良い所取りな上に金を踏み倒すなんざ生意気も生意気な!


声音を張るヨウは、じゃあ特等席は俺一人の物だと腕を組んで反撃の姿勢を見せる。

なにせ自分が修理費を払った。


だったら自分が独占する権利を持っている。


ヨウの言葉に、「俺っちはケイさんの体調を気遣ったっス!」金銭的に言えば公平なのだとキヨタは得意げな顔を作った。


「それにヨウさん、少しは歩いた方が良いッスよ。歩くことによって脳が活性化されるそうッス。ビバボケ防止! ……あ゛、しまった。また本音が」

「キーヨーター。テメェエエ! 俺がジジイってかっ、クソ青二才がぁあ!」
 

「ぎゃぁあ来た!」キヨタが大慌てでその場から逃げ出す。

「こんのチビ!」その生意気になった面を調教してやる! ヨウが逃走者を追い駆けた。


各々足が速いから簡単に鬼ごっこは終わらないだろうな。

苦笑を零して俺は自分のチャリに歩む。

そっとハンドルに触れた。
馴染むゴムの感触。

とても懐かしい感触に思えた。

どれほどチャリに乗っていないんだろう?


……あの日以来、チャリに触れていないよな。


疑念を抱いていると、軽く脇腹を肘で小突かれた。

視線を持ち上げれば、「アンタって馬鹿だよな」モトが毒づいてくる。

イマイチ何に対しての馬鹿かが分からなくて左側に首を傾げた。やや拍数を置いてモトは口を開く。
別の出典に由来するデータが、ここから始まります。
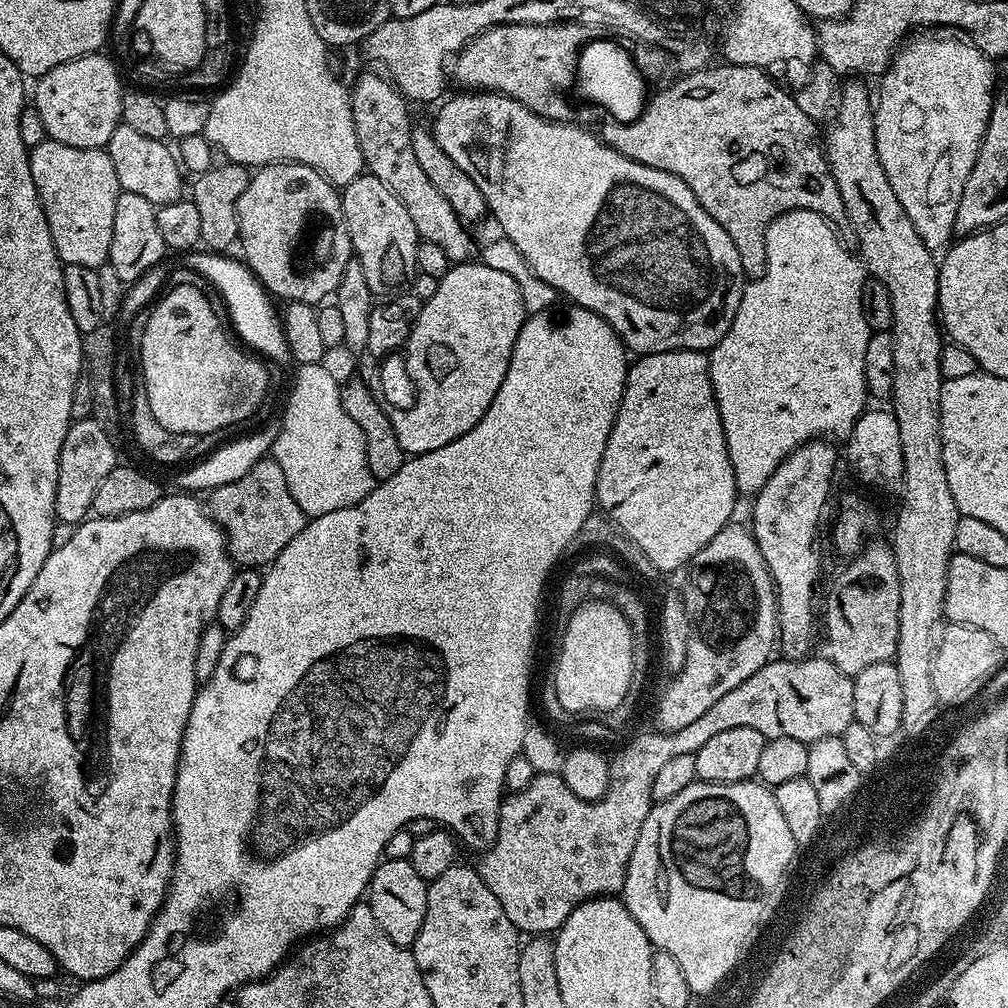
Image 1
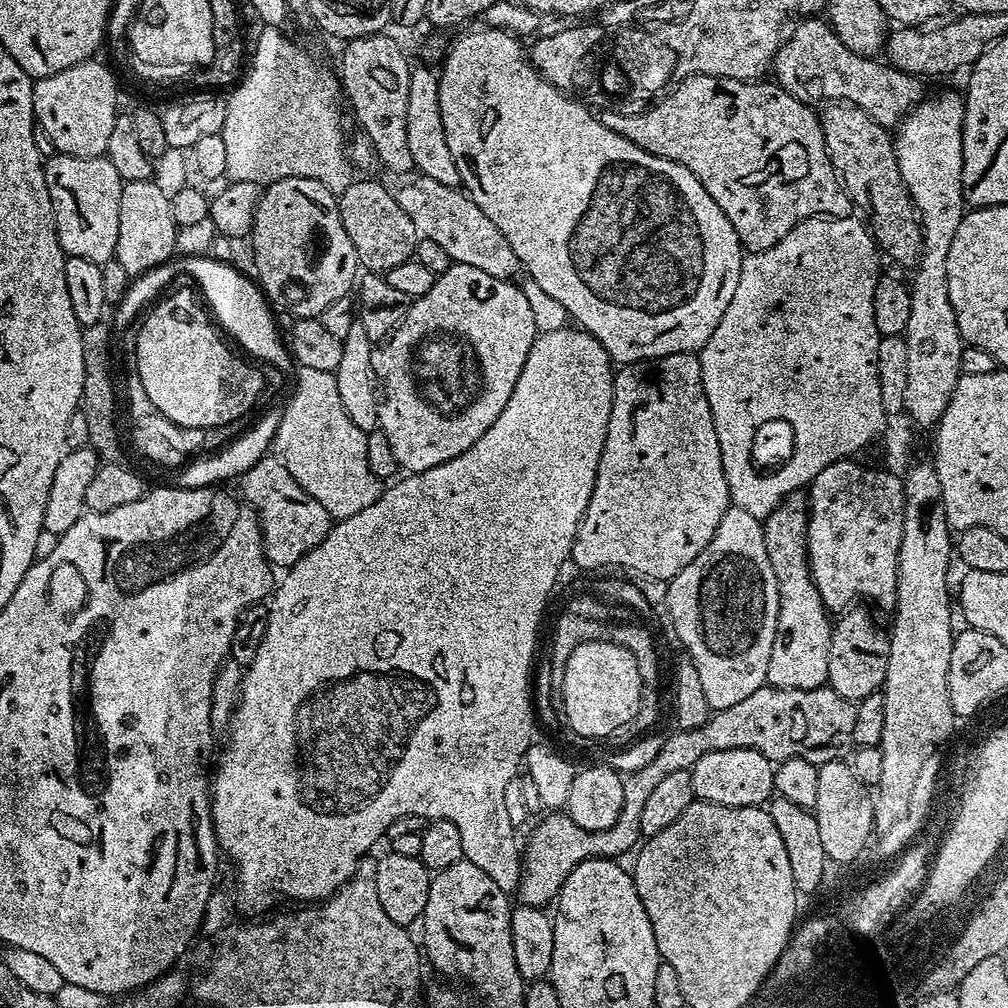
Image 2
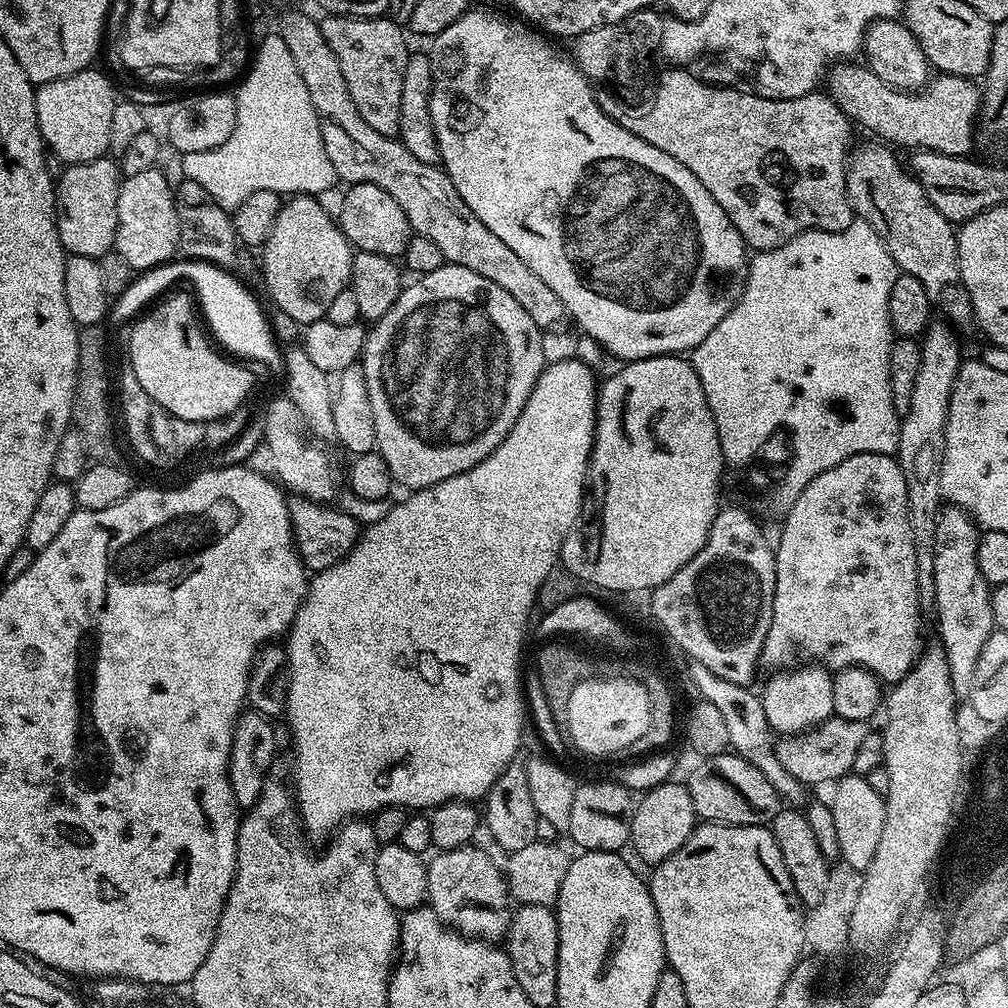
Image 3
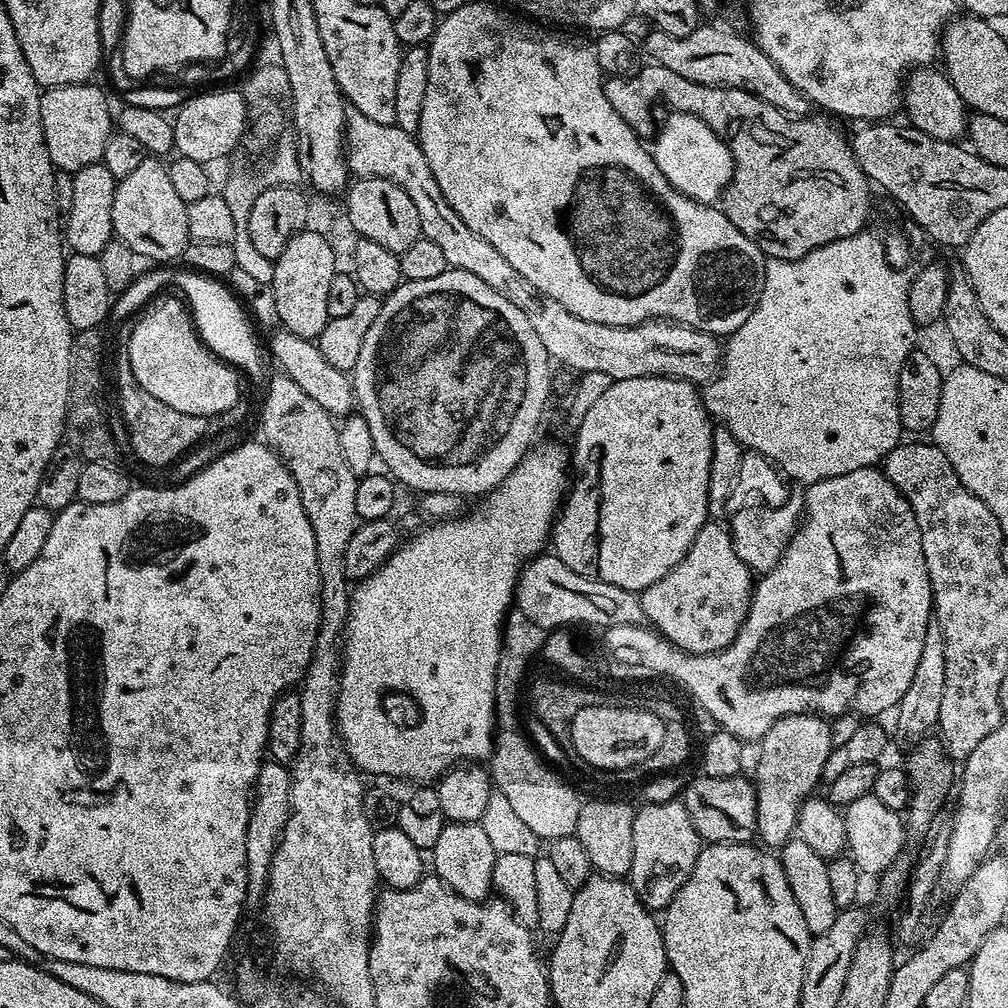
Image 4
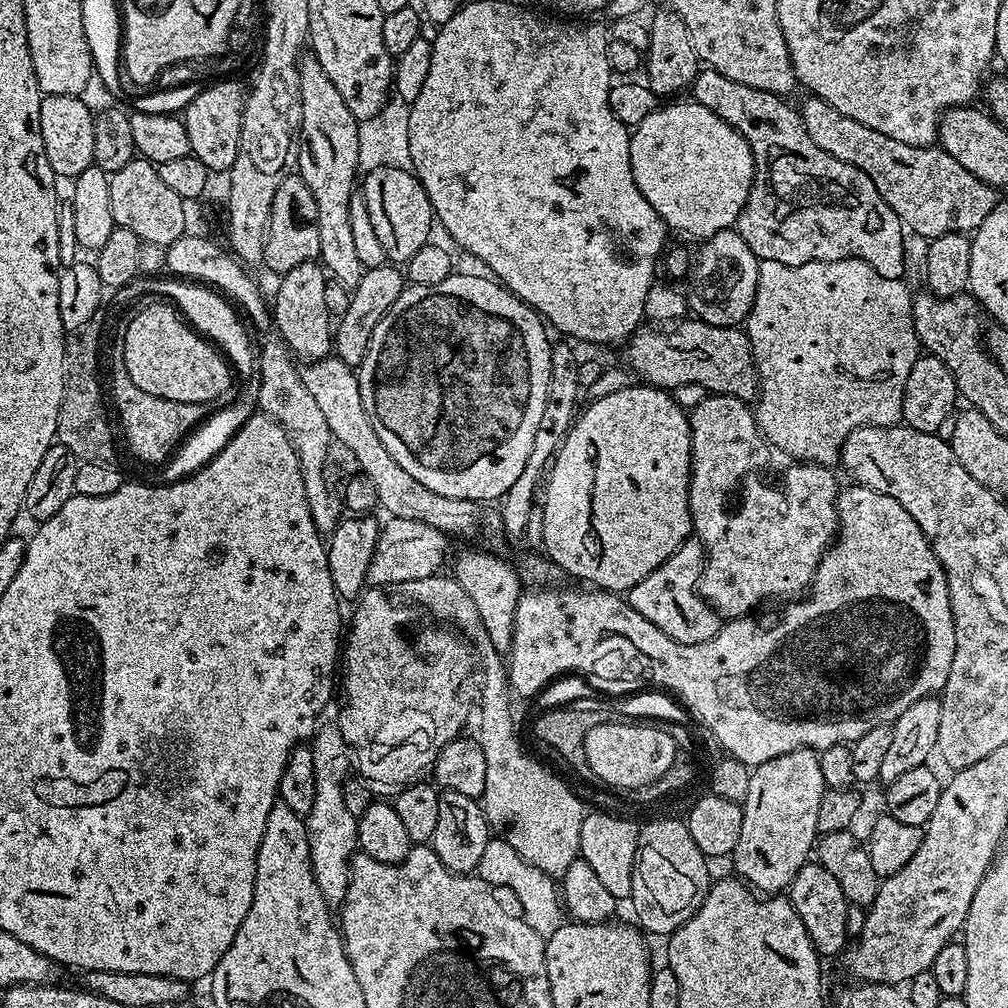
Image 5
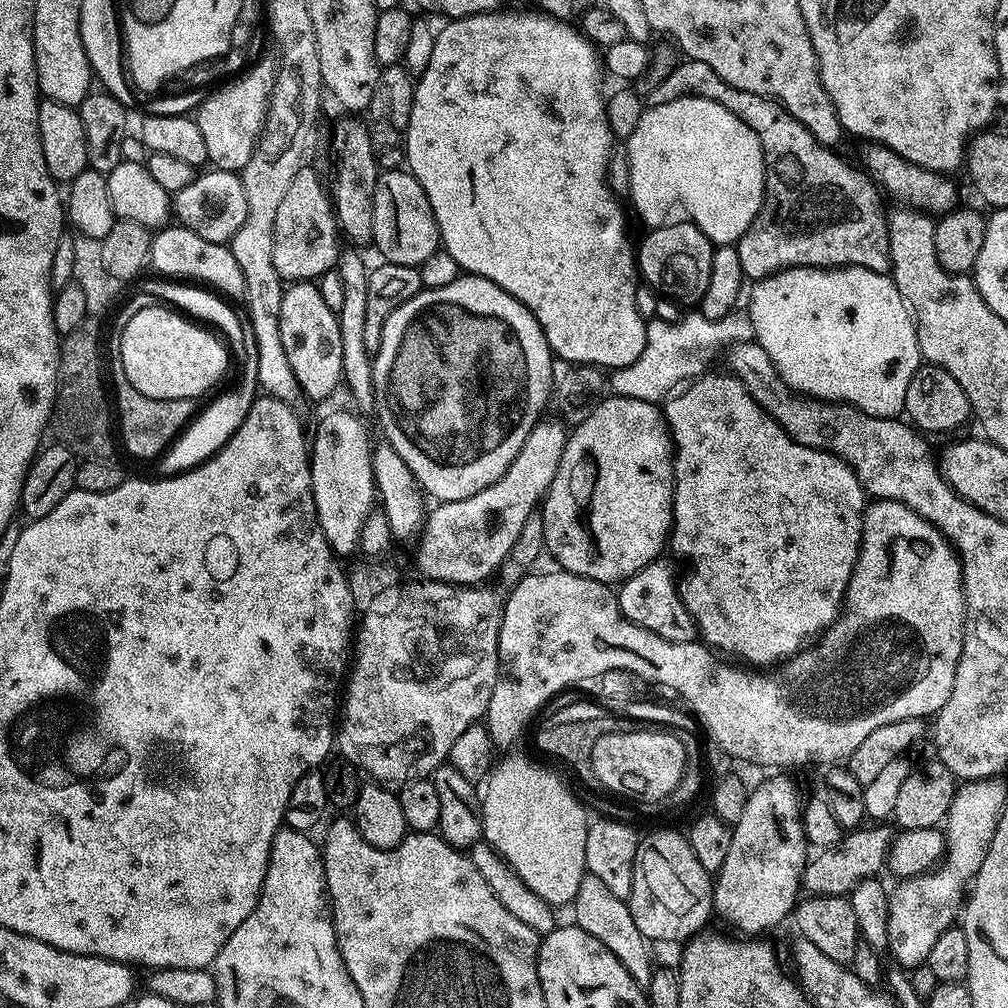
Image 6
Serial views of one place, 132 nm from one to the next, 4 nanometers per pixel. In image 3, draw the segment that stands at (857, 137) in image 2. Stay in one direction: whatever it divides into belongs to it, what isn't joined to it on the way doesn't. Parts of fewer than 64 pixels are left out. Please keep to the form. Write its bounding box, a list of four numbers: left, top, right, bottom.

「アンタが本調子じゃなくても、チームに支障ないっつーの。バーカ」
  
 
つい俺は笑声を漏らしてしまった。
 
ほんっと素直じゃない奴だな、お前って。俺には分かっているよ、お前の皮肉は心配のカモフラージュだって。

「なんだよ!」食い下がってくるモトに、

「カッコ悪いなって思っただけだよ」

まさかお前に心配されるなんてさ、俺って激カッコ悪い、力なくおどけてみせる。

唸り声を上げるモトは素っ気無く「するだろ」仲間なんだし、と返して腕を組んだ。それに俺はまた笑声を漏らす。

今度は素直になったな。
変なモト。


「そっか」


そうだな、お前に言われちゃきっとそうなんだろ、含み笑いを返すと煩いと怒鳴られた。

照れ隠しなんだって分かっているからこそ、自然と笑みが零れる。